01/02/2026 - 01/02/2029
Roma non è governata soltanto nei palazzi istituzionali.
Una parte rilevante delle decisioni che incidono sul destino della città matura altrove, in luoghi informali, protetti, selettivi, dove il potere non si esercita attraverso atti amministrativi, ma attraverso relazioni, appartenenze e continuità sociale.
È la Roma dei circoli.
Non circoli nel senso ricreativo o sportivo, ma spazi di intermediazione del potere, dove si incontrano stabilmente politica, alta amministrazione, imprenditoria, magistratura, finanza, professioni e mondo mediatico.

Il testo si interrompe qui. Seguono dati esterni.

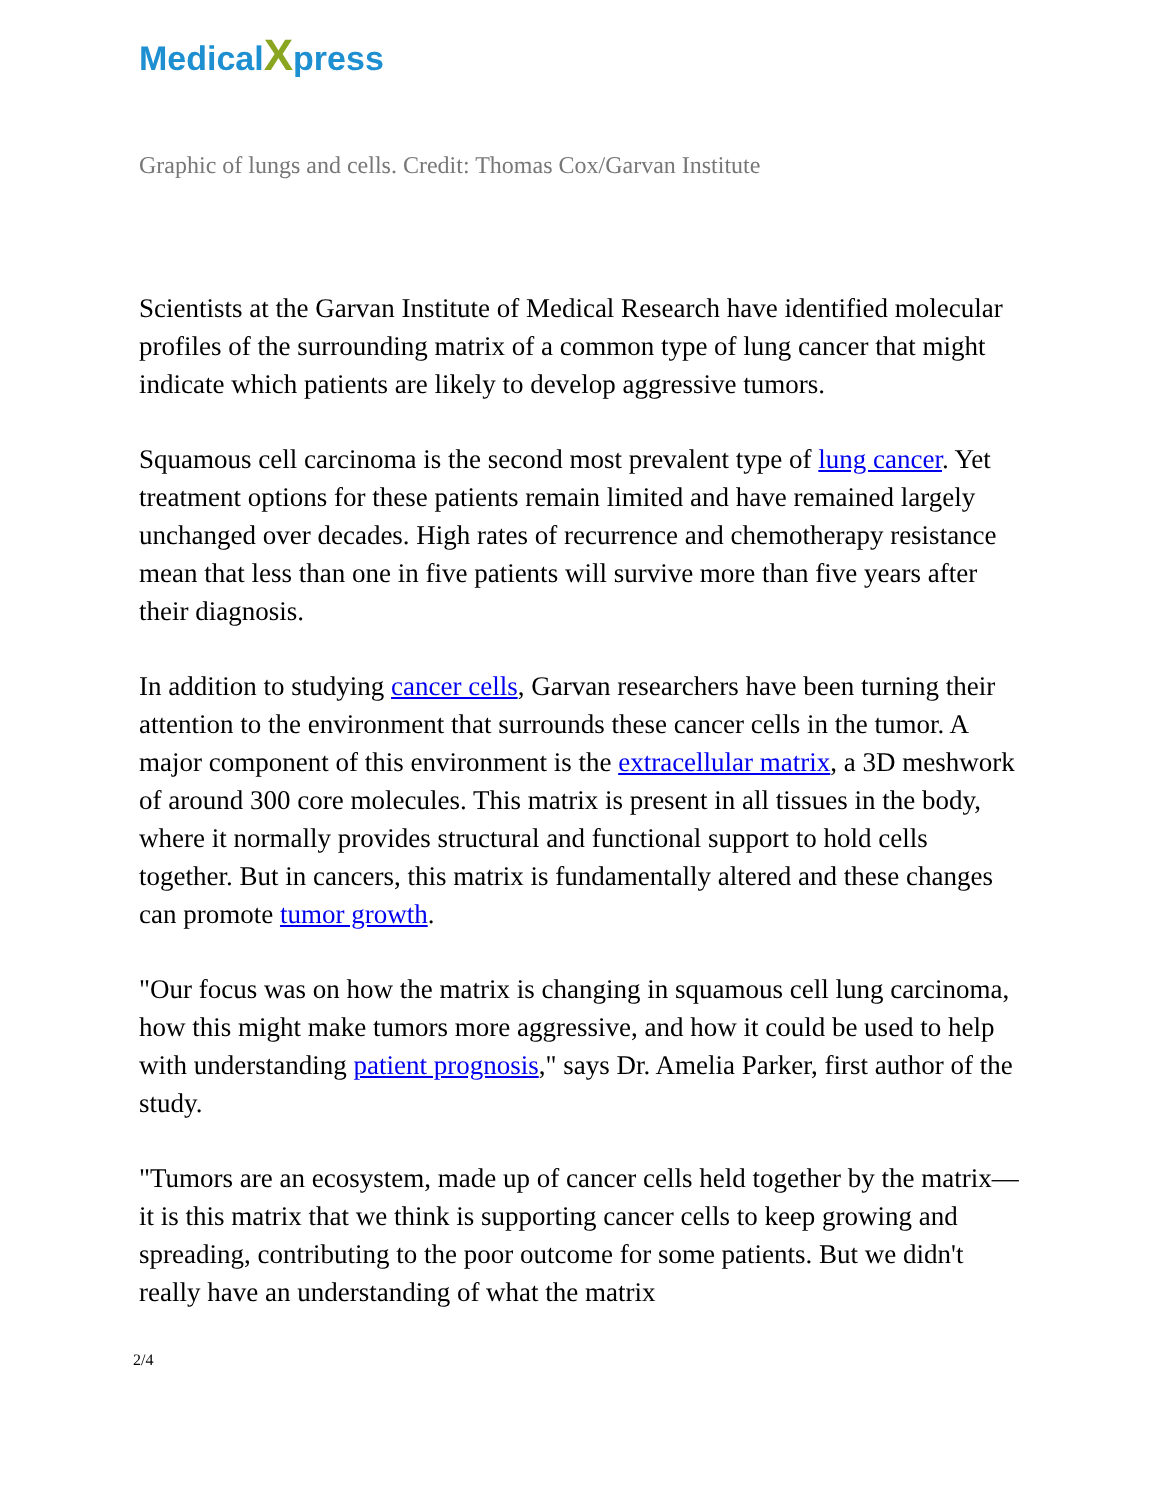MedicalXpress
Graphic of lungs and cells. Credit: Thomas Cox/Garvan Institute
Scientists at the Garvan Institute of Medical Research have identified molecular profiles of the surrounding matrix of a common type of lung cancer that might indicate which patients are likely to develop aggressive tumors.
Squamous cell carcinoma is the second most prevalent type of lung cancer. Yet treatment options for these patients remain limited and have remained largely unchanged over decades. High rates of recurrence and chemotherapy resistance mean that less than one in five patients will survive more than five years after their diagnosis.
In addition to studying cancer cells, Garvan researchers have been turning their attention to the environment that surrounds these cancer cells in the tumor. A major component of this environment is the extracellular matrix, a 3D meshwork of around 300 core molecules. This matrix is present in all tissues in the body, where it normally provides structural and functional support to hold cells together. But in cancers, this matrix is fundamentally altered and these changes can promote tumor growth.
"Our focus was on how the matrix is changing in squamous cell lung carcinoma, how this might make tumors more aggressive, and how it could be used to help with understanding patient prognosis," says Dr. Amelia Parker, first author of the study.
"Tumors are an ecosystem, made up of cancer cells held together by the matrix—it is this matrix that we think is supporting cancer cells to keep growing and spreading, contributing to the poor outcome for some patients. But we didn't really have an understanding of what the matrix
2/4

I circoli storici romani non sono centri decisionali formali ma sono ambienti ad altissima densità relazionale.
Qui:
non si deliberano atti
non si votano mozioni
non si firmano contratti
Eppure qui:
si costruiscono alleanze
si consolidano carriere
si neutralizzano conflitti
si selezionano interlocutori affidabili
Il potere che vi circola è trasversale, non ideologico, non elettorale.
È un potere di continuità, non di alternanza.
I circoli non “governano Roma”. La orientano.
La loro funzione principale è una sola: selezionare chi può parlare con chi.
Entrare in un circuito relazionale stabile significa:
essere riconosciuti come affidabili
condividere un linguaggio comune
appartenere a un codice non scritto
Chi resta fuori può anche avere:
ruoli formali
incarichi istituzionali
consenso elettorale
Ma faticherà a incidere davvero.
Nei circoli romani:
la contrapposizione ideologica si attenua
le appartenenze politiche si relativizzano
le maggioranze passano
I circoli restano.
È qui che destra e sinistra:
dialogano senza dichiararlo
si osservano
si neutralizzano
talvolta si accordano
Non per complotto, ma per autoconservazione del sistema.
I partiti a Roma:
sono fragili
cambiano leadership
si svuotano di contenuto
I circoli invece:
hanno memoria
hanno patrimonio
hanno continuità
In una città dove:
il Sindaco cambia
la Giunta cade
le riforme si arenano
i circoli diventano archivi viventi del potere.
La Roma dei circoli è anche la Roma della rendita, non della competizione.
Molti grandi interessi urbani:
immobiliari
concessori
infrastrutturali
non hanno bisogno di efficienza. Hanno bisogno di prevedibilità.
I circoli offrono:
stabilità relazionale
protezione informale
continuità anche nel caos
In una città bloccata, chi conosce i passaggi giusti non ha interesse a sbloccarla davvero.
Il Sindaco di Roma:
entra ed esce
è esposto
è giudicato
I circoli:
osservano
attendono
si adattano
Quando un Sindaco prova a rompere gli equilibri:
viene isolato
delegittimato
logorato
Non necessariamente per decisione esplicita, ma per mancanza di appoggi invisibili.
La Roma dei circoli si intreccia con:
alta burocrazia
partecipate
sindacati
grandi organizzazioni
apparati ministeriali
È qui che il potere informale incontra quello amministrativo. È qui che le riforme:
rallentano
si trasformano
vengono assorbite
Il risultato è una città gestita per equilibrio, non per visione.
Ignorare i circoli significa:
spiegare Roma solo con l’incompetenza
attribuire tutto alla politica
non capire perché nulla cambia
Roma non è ferma perché mancano le idee.
È ferma perché il potere reale è diffuso, informale e irresponsabile.
I circoli non sono il problema in sé.
Il problema è la loro centralità in assenza di una governance forte e trasparente.
La Roma dei circoli non va demonizzata va riconosciuta.
Solo portando alla luce i meccanismi reali del potere:
si può ridare forza alle istituzioni
si può rendere il Sindaco governante e non mediatore
si può trasformare Roma da città eterodiretta a Capitale governata
Finché i circoli resteranno l’unico luogo dove il potere si sente al sicuro,
Roma resterà una città formalmente democratica ma sostanzialmente bloccata.